An Asynchronous Execution Modeling and Simulation Framework
Rambutan is a performance modeling and analysis tool for understanding the behavior of asynchronous, task-based execution models. It consists of a deeply-instrumented runtime that collects statistics during the execution of a task-based application across distributed memory machines. The tool keeps track of application task execution, communication costs, and runtime overheads such as task creation and deletion, queue management, dependency satisfaction (possibly remote), remote data transfers, and termination detection.

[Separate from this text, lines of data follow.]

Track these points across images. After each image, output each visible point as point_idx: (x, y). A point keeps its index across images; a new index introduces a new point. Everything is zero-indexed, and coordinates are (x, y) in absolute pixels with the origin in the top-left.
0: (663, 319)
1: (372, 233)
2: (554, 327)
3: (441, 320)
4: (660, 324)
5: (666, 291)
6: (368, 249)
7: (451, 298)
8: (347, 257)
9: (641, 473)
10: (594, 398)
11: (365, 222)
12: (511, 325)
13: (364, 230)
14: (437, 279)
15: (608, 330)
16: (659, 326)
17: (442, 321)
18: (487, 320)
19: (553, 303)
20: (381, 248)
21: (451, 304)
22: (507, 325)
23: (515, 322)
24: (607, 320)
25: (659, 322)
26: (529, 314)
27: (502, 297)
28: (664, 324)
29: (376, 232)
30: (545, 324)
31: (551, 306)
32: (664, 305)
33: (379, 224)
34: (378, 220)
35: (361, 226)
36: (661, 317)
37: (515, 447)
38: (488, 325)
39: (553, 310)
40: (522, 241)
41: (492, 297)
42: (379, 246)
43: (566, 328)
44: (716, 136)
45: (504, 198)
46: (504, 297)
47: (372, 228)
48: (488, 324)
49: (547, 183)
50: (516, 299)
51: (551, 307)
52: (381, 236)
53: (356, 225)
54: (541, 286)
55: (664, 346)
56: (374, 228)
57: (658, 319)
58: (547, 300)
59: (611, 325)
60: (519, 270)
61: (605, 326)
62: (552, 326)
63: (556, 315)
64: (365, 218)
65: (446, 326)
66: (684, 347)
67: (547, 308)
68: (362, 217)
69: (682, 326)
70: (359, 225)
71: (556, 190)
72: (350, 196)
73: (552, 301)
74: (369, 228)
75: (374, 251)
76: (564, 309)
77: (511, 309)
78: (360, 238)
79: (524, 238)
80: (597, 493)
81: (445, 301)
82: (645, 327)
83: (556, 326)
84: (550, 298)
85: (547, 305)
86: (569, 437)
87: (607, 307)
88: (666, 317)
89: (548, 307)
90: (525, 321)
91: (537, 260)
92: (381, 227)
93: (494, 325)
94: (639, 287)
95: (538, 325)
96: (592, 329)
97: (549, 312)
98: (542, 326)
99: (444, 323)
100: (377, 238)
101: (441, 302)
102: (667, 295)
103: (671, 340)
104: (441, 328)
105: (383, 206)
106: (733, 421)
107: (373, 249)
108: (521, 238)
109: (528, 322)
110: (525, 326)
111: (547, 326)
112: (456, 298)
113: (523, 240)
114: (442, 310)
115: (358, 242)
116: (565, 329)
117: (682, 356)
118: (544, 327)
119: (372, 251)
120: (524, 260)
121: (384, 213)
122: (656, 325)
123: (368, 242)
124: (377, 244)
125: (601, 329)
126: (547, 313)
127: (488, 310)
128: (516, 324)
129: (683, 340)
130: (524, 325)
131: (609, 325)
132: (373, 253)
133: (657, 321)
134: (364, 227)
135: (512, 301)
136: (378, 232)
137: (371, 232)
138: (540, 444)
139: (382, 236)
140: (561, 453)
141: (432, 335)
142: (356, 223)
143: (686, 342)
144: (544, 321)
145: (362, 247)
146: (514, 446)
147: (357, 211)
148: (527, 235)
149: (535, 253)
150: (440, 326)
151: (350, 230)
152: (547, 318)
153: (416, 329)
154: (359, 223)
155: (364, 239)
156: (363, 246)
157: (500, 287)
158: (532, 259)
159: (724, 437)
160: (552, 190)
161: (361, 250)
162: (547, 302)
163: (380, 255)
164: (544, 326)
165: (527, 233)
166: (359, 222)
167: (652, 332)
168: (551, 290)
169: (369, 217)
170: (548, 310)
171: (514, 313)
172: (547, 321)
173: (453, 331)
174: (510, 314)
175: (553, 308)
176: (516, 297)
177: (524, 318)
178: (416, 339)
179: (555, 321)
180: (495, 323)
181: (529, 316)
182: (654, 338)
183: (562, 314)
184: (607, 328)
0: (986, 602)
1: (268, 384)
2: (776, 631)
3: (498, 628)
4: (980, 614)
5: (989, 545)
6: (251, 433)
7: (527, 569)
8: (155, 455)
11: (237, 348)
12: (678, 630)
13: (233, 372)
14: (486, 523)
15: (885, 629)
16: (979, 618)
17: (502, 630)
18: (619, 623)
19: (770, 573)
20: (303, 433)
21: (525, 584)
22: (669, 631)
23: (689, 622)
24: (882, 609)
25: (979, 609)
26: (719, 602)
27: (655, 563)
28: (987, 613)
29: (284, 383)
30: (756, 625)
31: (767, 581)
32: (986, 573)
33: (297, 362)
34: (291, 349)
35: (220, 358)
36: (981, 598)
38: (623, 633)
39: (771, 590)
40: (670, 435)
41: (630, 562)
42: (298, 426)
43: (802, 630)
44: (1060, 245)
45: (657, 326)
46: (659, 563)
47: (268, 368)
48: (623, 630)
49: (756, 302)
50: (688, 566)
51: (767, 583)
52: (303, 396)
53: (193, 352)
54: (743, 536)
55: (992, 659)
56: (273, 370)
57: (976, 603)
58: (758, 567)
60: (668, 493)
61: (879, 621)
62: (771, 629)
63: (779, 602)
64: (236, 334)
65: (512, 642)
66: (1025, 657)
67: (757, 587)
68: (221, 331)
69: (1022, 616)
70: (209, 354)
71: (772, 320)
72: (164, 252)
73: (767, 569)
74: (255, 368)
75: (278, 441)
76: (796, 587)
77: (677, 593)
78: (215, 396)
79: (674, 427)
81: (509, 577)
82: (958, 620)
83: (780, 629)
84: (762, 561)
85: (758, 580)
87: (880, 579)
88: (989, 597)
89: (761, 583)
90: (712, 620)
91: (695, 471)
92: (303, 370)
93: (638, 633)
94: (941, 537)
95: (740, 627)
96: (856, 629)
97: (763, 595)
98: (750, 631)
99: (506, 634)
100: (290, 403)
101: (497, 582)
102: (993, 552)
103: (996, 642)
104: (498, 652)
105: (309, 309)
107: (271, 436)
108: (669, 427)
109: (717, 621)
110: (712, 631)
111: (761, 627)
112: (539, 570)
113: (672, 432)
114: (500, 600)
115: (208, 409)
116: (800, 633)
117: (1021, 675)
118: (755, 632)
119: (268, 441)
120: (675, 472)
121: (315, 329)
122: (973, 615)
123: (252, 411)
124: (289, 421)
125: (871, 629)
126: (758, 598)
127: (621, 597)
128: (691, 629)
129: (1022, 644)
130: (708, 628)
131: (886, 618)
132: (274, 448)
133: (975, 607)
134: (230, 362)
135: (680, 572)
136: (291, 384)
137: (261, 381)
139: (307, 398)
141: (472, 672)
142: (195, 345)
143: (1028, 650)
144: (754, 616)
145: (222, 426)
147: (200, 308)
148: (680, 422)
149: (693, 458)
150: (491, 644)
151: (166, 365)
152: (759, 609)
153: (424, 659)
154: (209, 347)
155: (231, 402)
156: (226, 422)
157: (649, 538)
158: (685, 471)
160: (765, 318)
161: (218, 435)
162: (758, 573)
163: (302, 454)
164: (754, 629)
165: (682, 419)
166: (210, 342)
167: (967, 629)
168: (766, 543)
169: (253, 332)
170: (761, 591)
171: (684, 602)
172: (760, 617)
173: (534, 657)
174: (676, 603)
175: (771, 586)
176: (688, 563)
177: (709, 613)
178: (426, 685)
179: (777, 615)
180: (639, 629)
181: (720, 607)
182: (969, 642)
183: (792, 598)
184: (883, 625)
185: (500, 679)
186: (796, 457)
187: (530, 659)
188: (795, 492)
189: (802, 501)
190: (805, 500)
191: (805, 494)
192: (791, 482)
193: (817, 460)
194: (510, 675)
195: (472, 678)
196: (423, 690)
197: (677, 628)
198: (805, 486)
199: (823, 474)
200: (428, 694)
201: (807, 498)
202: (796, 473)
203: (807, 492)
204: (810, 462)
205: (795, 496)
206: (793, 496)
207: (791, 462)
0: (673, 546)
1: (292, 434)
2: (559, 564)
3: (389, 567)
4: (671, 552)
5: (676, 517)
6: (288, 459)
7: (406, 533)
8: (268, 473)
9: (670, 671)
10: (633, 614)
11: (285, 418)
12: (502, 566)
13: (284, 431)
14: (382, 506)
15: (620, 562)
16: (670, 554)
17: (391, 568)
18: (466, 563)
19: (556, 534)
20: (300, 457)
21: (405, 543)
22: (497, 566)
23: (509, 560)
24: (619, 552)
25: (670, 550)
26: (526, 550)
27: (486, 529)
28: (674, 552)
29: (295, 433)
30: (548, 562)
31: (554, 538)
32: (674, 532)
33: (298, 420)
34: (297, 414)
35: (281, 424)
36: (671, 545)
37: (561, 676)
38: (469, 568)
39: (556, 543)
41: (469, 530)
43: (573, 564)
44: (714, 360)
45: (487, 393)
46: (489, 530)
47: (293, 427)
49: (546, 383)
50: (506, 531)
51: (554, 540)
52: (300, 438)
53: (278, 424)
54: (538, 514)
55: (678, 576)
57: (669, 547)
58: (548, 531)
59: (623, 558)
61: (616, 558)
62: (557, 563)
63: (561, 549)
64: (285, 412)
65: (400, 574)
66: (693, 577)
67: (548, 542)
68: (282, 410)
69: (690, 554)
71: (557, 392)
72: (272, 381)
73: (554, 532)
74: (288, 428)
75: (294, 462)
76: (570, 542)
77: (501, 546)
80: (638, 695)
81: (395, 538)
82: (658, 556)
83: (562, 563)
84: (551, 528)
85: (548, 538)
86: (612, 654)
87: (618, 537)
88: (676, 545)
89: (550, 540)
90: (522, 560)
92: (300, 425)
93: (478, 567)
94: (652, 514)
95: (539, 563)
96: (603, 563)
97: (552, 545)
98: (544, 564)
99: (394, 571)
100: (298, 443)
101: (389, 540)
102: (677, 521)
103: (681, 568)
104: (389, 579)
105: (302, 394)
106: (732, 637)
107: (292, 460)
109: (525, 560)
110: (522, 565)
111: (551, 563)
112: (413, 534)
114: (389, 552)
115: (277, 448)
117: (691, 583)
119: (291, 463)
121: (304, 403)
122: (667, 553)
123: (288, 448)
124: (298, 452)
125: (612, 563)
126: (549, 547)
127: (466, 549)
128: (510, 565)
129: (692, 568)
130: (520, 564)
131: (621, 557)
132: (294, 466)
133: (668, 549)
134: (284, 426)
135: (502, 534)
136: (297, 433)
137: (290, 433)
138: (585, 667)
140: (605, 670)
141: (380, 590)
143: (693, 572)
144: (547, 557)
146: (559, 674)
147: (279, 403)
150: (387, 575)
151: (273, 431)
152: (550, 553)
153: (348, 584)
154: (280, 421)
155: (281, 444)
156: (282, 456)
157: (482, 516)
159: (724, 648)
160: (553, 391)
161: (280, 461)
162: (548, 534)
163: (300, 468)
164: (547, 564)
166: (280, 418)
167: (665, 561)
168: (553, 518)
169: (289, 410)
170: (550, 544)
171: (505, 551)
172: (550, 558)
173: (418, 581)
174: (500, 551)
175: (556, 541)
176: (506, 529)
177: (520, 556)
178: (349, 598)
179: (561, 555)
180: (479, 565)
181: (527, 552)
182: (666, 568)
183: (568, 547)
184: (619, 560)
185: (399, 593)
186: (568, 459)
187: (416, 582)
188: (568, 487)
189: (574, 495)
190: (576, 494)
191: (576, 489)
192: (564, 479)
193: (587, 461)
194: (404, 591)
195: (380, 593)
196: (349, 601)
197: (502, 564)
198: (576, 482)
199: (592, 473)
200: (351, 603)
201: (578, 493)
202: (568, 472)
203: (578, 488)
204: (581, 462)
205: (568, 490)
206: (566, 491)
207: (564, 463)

We have implemented a parameterized synthetic noise model to help us understand the performance impact of hardware error correction and OS interrupts on large distributed application runs. Previous research has shown that hardware error correction and OS noise can contribute significantly to delays in large parallel jobs. Our model allows a tunable level of noise to be randomly injected into the program execution so we can observe the sensitivity of application performance to varying levels (both frequency and duration) of noise under different execution model configurations (different task granularity, bulk-synchronous, static task DAG, dynamic task DAG).

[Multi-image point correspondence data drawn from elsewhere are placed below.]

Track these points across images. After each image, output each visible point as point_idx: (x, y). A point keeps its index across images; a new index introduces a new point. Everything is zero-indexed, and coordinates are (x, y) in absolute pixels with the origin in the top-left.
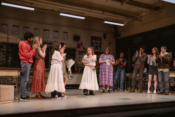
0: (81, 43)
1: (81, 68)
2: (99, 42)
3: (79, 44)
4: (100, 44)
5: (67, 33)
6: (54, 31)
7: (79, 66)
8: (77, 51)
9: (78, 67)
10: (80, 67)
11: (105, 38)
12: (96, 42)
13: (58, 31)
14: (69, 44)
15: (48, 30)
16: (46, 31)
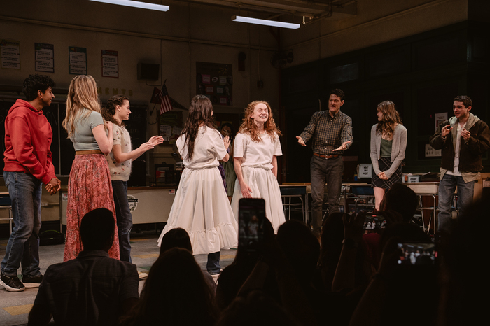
0: (164, 88)
1: (168, 168)
2: (223, 81)
3: (156, 90)
4: (227, 88)
5: (115, 53)
6: (70, 49)
7: (160, 162)
8: (151, 113)
9: (157, 166)
10: (164, 165)
11: (242, 68)
12: (213, 80)
13: (83, 50)
14: (124, 91)
15: (51, 47)
16: (43, 50)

We are also investigating how the sensitivity of algorithms to injected noise varies with degree of irregularity in the task graph structure itself. For example, stencil computations over uniform cartesian grids have a very regular task graph structure, while sparse matrix calculations can have very irregular task graph structure with more inherent "slack" that can be tolerated in the task schedule.
(Image: Dongarra et. al.)
We have implemented three main benchmarks that span the range from very regular to very irregular: stencil, sparse cholesky factorization, and unbalanced tree search (UTS). These benchmarks represent a range of potential task-based applications both in terms of task graph structure and arithmetic intensity, and they have different sensitivities to choices in the execution model, such as task granularity and scheduling policy.
We are investigating the impact of two-level parallelism in task-based execution models. By allowing the tasks that compose the task graph to be themselves parallel, we can help mitigate the scheduling overhead problem associated with creating a sufficient number of tasks to saturate all of the cores available on modern and future hardware platforms. We are also investigating a task-based runtime's ability to dynamically schedule tasks on heterogeneous architectures to take advantage of features such as accelerators and/or multi-level memory. Given sufficient metadata about the tasks in a given application, a task-based runtime is well-suited to handling the staging of data across disparate memories and the scheduling of tasks on heterogeneous compute resources.
Under the hood, Rambutan leverages the GASNet PGAS library to provide remote synchronization and communication. It leverages a combination of active messages and RDMAs for task and data dependency satisfaction.